Die erste zahl in jeder zeile soll dann für die entsprechende kalenderwoche stehen.

Das Programm sollte dann noch eine 2.Funktion besitzen welche den Benutzer auswählen lässt welchen Monat er ausgeben möchte.

Wenn sich jemand mit einer solchen Problematik auskennt und mir bei diesem Problem weiterhelfen könnte wär ich sehr dankbar!

MfG


----------



## faetzminator (6. Jan 2010)

Da kannst du ganz einfach die Funktionalitäten von GregorianCalendar (Java Platform SE 6) verwenden. Er kann dir alle nötigen Informationen (Anzahl Tage im Monat, Wochentage, Wochennummern etc.) bereitstellen.


----------



## Tyrael1985 (6. Jan 2010)

Danke für die fixxe antwort,aber ziel der aufgabe war es nicht die funktion die in java bereits implementiert ist zu verwenden,sondern wie bereits gesagt es handelt sich um ein Programm für "anfänger".

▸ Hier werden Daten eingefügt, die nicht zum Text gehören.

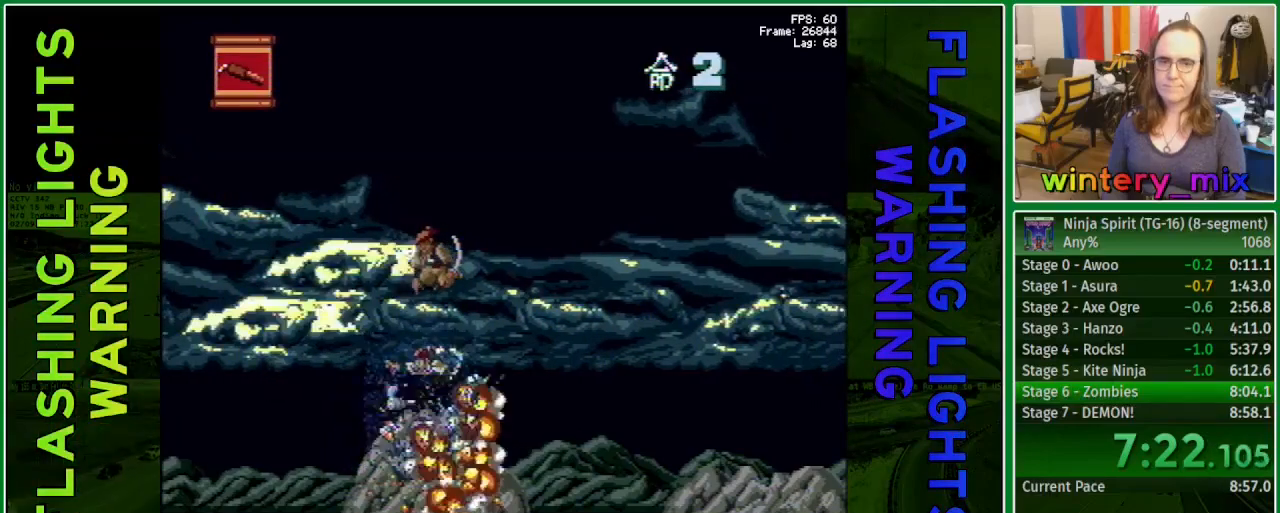
{"buttons": ["Y", "DPAD_DOWN"], "events": []}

Es sollte also der festigung der fähigkeiten dienen und eben diesen kalender mithilfe von schleifen und anderweitigen grundlagen funktionen erstellen.

MfG Tyrael


----------



## Tyrael1985 (6. Jan 2010)

Ich weiß das diese variante nicht die einfachste und schnellste methode ist und es über die bereits vorhandene funktion des GregorianCalendar
schneller und einfacher zu erstellen ginge,

aber dann wär der übungseffekt ja nichtmehr gegeben :=)

MfG Tyrael


----------



## faetzminator (6. Jan 2010)

Natürlich brauchst du auch so diese Schleifen ebenfalls. Aber willst du wirklich von Hand alle Schaltjahre, "Schaltjahrsausnahmen", Wochennummerberechnungen etc. von Hand implementieren? Keine Angst, du wirst nur schon für die Ausgabe eines Solchen Kalenders genug zu grübeln haben


----------



## Tyrael1985 (6. Jan 2010)

Nein nein es soll sich ja nicht um beliebiges Jahr handeln, sondern der Kalender soll schon aktualität besitzen, sprich also für das Jahr2010 gelten.

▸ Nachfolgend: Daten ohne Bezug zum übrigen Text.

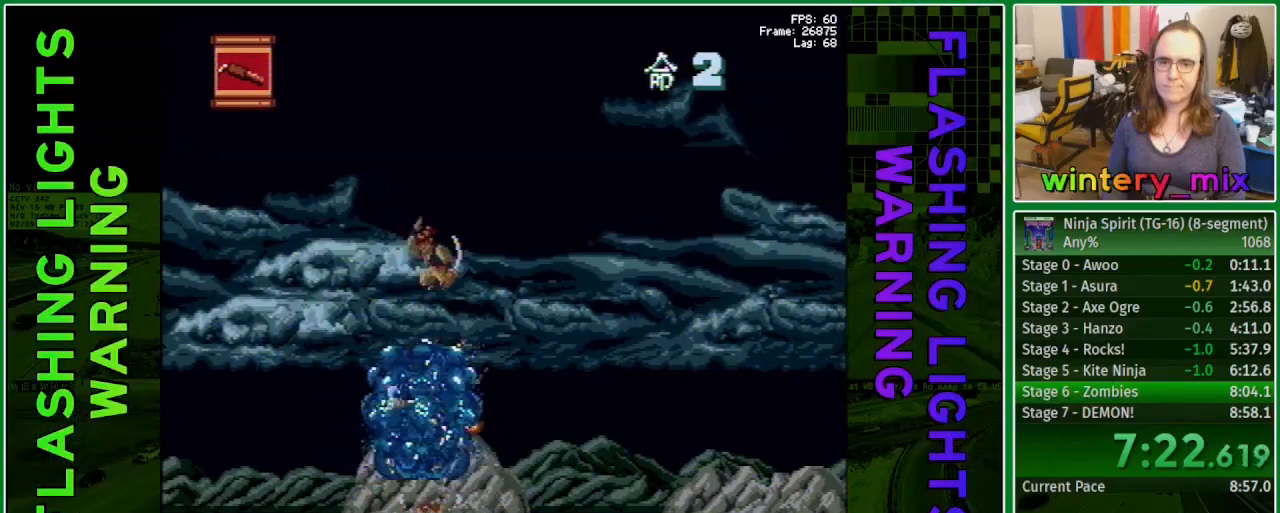
{"buttons": ["Y", "DPAD_DOWN"], "events": []}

Und wir gehen eben davon aus das nur der wissensstand von einfachen IF/while/do-bedingungen/schleifen vorrausgesetzt ist.

Und die dazugehörigen mathematischen kenntnisse, zb das nach allen 7tagen ein zeilenumbruch geschehen muss, oder
wenn der monat sein maximum an tagen erreicht hat das programm einen neuen monat beginnen soll.

wir gehen also davon aus das keine kenntnisse über die monate vorhanden sind bis auf die anzahl ihrer tage und den anfangstag des jahres 2010,nämlich einem samstag.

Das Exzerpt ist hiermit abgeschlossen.